# Need some helpful hints for my next beef brisket on pellet grill



## gmiller818 (Jan 8, 2018)

Hey guys,

I'm new to the smoking world...been grilling for years, but smoking is new to me.  I recently acquired a Pit Boss Pellet 8 in 1 smoker/grill.  I tried smoking a 15 lb (pre-trimmed weight) beef brisket last weekend @ 225* degrees, with some success, but I was really surprised at how quickly the meat came to full temperature.  From everything I had researched, I was expecting the brisket to have an initial smoke time of 8-12 hours to get to 165* degrees, followed by a foil wrap for an additional 3-5 hours.  After about 6 hours, I checked the internal temperature for the first time, and to my surprise, it had already reached about 180* degrees.  I pulled it from the grill at that time and wrapped in foil and returned to smoke for a couple of more hours.  When I checked the temperature at that time, it was already at about 208* degrees.  I then let it rest for 2 hours prior to serving.  For the most part, the meat was delicious, however there was a really hard layer of bark on the bottom end (the point side, I believe) which came out way too hard and not really edible.  
Does anyone have experience with pellet grills...and should I expect them to smoke meats much faster than everything I read online, which is mainly geared for traditional type smokers?
Any constructive criticism on what I may have done that caused a section to come out really hard on the brisket?
Does an overall time of 9 hours seem way too soon to completely smoke a large brisket?  I purchased the cut from Costco @ 14.8 lbs and probably trimmed 2 lbs of fat from the meat or so...

Thanks in advance for any help or insight y'all can give a newby!


----------



## bregent (Jan 8, 2018)

Food in a pellet grill does typically cook faster than other types of smokers because there is more convection currents created by the fans.

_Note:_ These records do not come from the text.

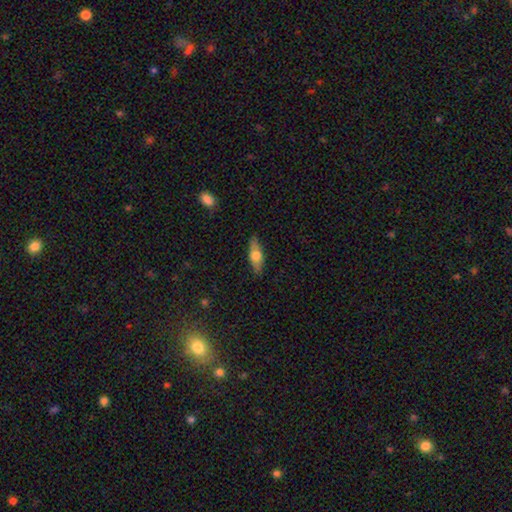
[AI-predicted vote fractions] This appears to be a smooth galaxy with no disk features (54%) that is in between round and cigar-shaped (56%). Merging: none (84%).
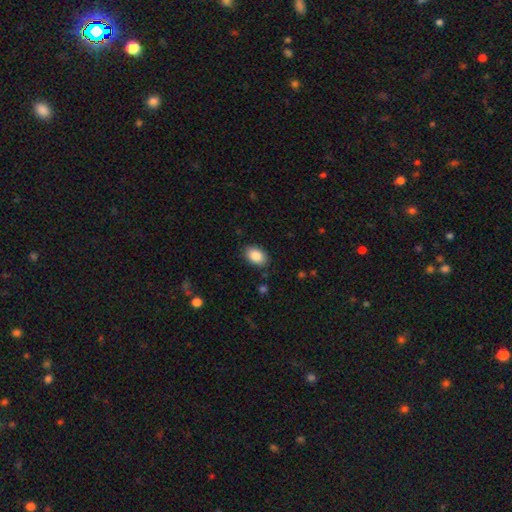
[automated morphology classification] Smooth or featured? Predicted: smooth (p=0.87). How rounded? Predicted: in between (p=0.88). Merging? Predicted: none (p=0.86).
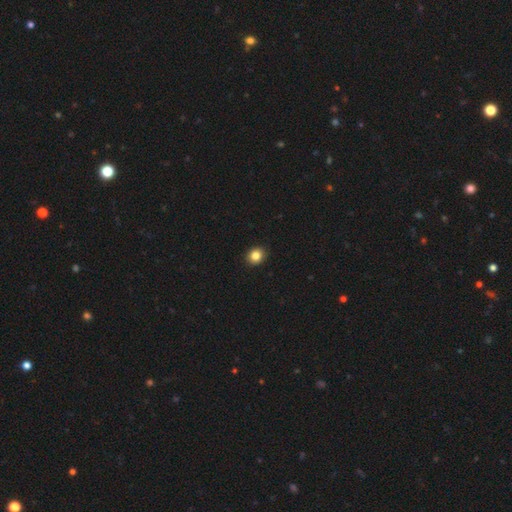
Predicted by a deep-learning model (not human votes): This appears to be a smooth galaxy with no disk features (85%) that is round (74%). Merging: none (92%).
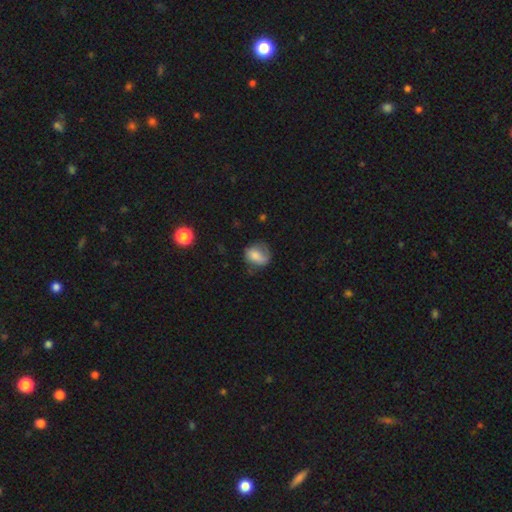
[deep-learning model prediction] smooth_or_featured: smooth (p=0.70) [alt: featured or disk p=0.20]
how_rounded: in between (p=0.56) [alt: round p=0.42]
merging: none (p=0.46) [alt: minor disturbance p=0.33]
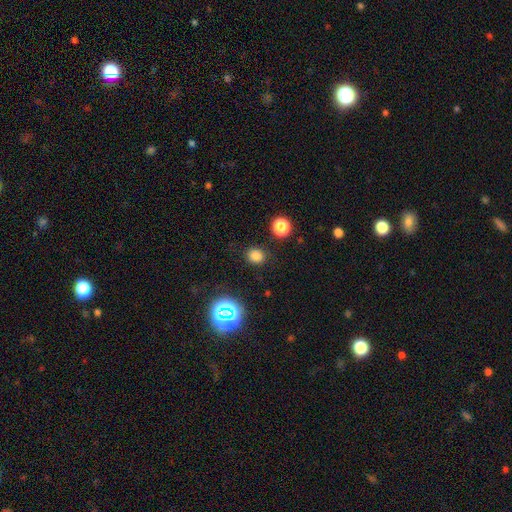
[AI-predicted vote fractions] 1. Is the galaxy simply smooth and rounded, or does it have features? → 76% smooth, 19% star or artifact, 5% featured or disk.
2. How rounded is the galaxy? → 73% round, 26% in between, 1% cigar-shaped.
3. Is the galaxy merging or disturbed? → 86% none, 9% minor disturbance, 3% major disturbance, 2% merger.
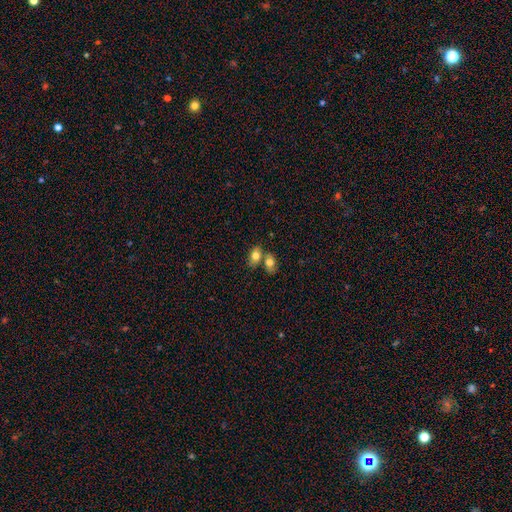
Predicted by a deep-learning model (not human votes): Smooth or featured?
  - smooth: 78% *
  - featured or disk: 13%
  - star or artifact: 9%
How rounded?
  - in between: 78% *
  - round: 20%
  - cigar-shaped: 2%
Merging?
  - merger: 46% *
  - none: 40%
  - minor disturbance: 10%
  - major disturbance: 4%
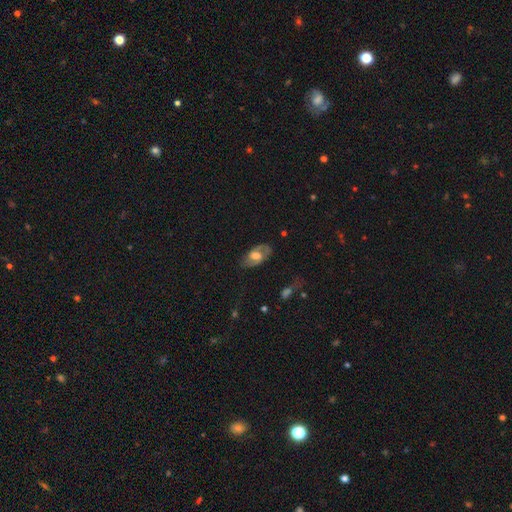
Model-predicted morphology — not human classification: smooth-or-featured: featured or disk: 63% | smooth: 31% | star or artifact: 6%
  disk-edge-on: no: 92% | yes: 8%
    bar: no: 49% | weak: 40% | strong: 11%
    has-spiral-arms: yes: 72% | no: 28%
    bulge-size: moderate: 49% | large: 37% | small: 9% | none: 3% | dominant: 2%
  merging: none: 76% | minor disturbance: 16% | major disturbance: 6% | merger: 1%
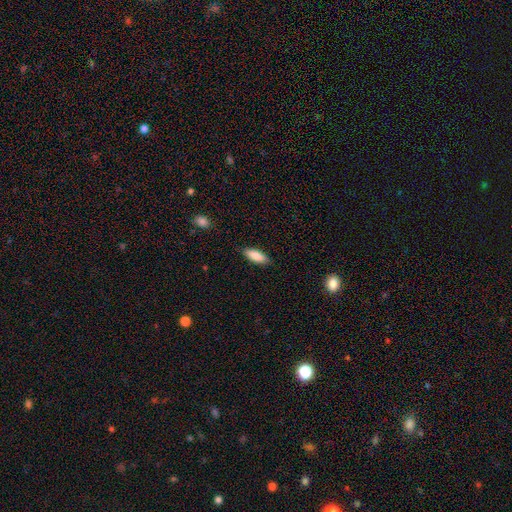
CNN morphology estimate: The model was most divided on "how rounded": in between: 72%, cigar-shaped: 27%, round: 2%. More confident: merging — none (86%); smooth or featured — smooth (86%).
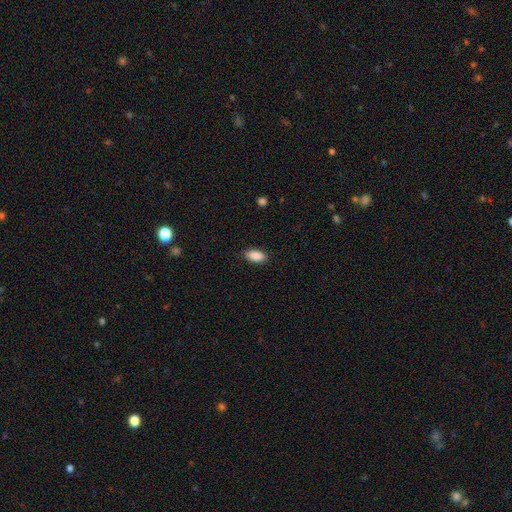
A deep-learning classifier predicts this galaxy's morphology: Smooth or featured? Predicted: smooth (p=0.90). How rounded? Predicted: in between (p=0.93). Merging? Predicted: none (p=0.87).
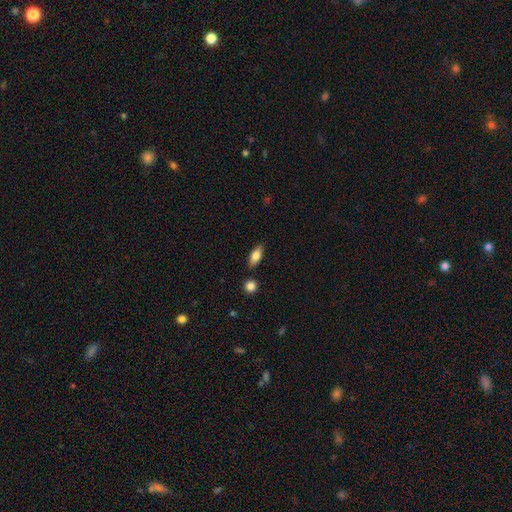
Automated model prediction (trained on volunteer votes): Overall: smooth (78%). How rounded: in between (82%). Merging: none (83%).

But if you haven't already, make sure to test the temp at the grate with another thermometer. It may not be the same as what is set/reported on the controller.

Regarding the hard bark, what did you use for rub? Did it contain a lot of sugar?


----------



## greg1 (Jan 8, 2018)

As mentioned above check your temp at grate level.  Bet you cooking a lot hotter then you think.  You time was about about right.  Packers normally take me 9-11 hours with my grate temp running 215-230.  Hope that gives you a starting point.


----------



## gmiller818 (Jan 8, 2018)

bregent said:


> Food in a pellet grill does typically cook faster than other types of smokers because there is more convection currents created by the fans. But if you haven't already, make sure to test the temp at the grate with another thermometer. It may not be the same as what is set/reported on the controller.
> 
> Regarding the hard bark, what did you use for rub? Did it contain a lot of sugar?



Thanks for the response: I used a rub of course salt, cracked peppercorns, & garlic powder.  Prior to the rub, I coated the brisket with olive oil.


----------



## gmiller818 (Jan 8, 2018)

greg1 said:


> As mentioned above check your temp at grate level.  Bet you cooking a lot hotter then you think.  You time was about about right.  Packers normally take me 9-11 hours with my grate temp running 215-230.  Hope that gives you a starting point.


to test the grate temperature, can i just lay my probe thermometer on the grate and close the lid to see the reading?


----------



## jbottorff (Jan 8, 2018)

gmiller818 said:


> Any constructive criticism on what I may have done that caused a section to come out really hard on the brisket?



Did you go fat-side down on the cook?  If not, it might help to do so in the future.


----------



## gmiller818 (Jan 8, 2018)

NO - I did fat side up.  I realize that I centered the meat on the grill directly over the position of the burner pit (even though the smoker sliding lid was close), which may have caused a more concentrated heat area.  Maybe next time I will position the meat towards the end side of the grill to avoid this?


----------



## philh (Jan 8, 2018)

I have a Pit Boss 820 DLX.. Did you cook with the temp setting at 225 degrees? If I do this then I get some crazy temp swings on the high side. This pit can hold 300 degrees & up with good accuracy. Within 10 degrees up or down..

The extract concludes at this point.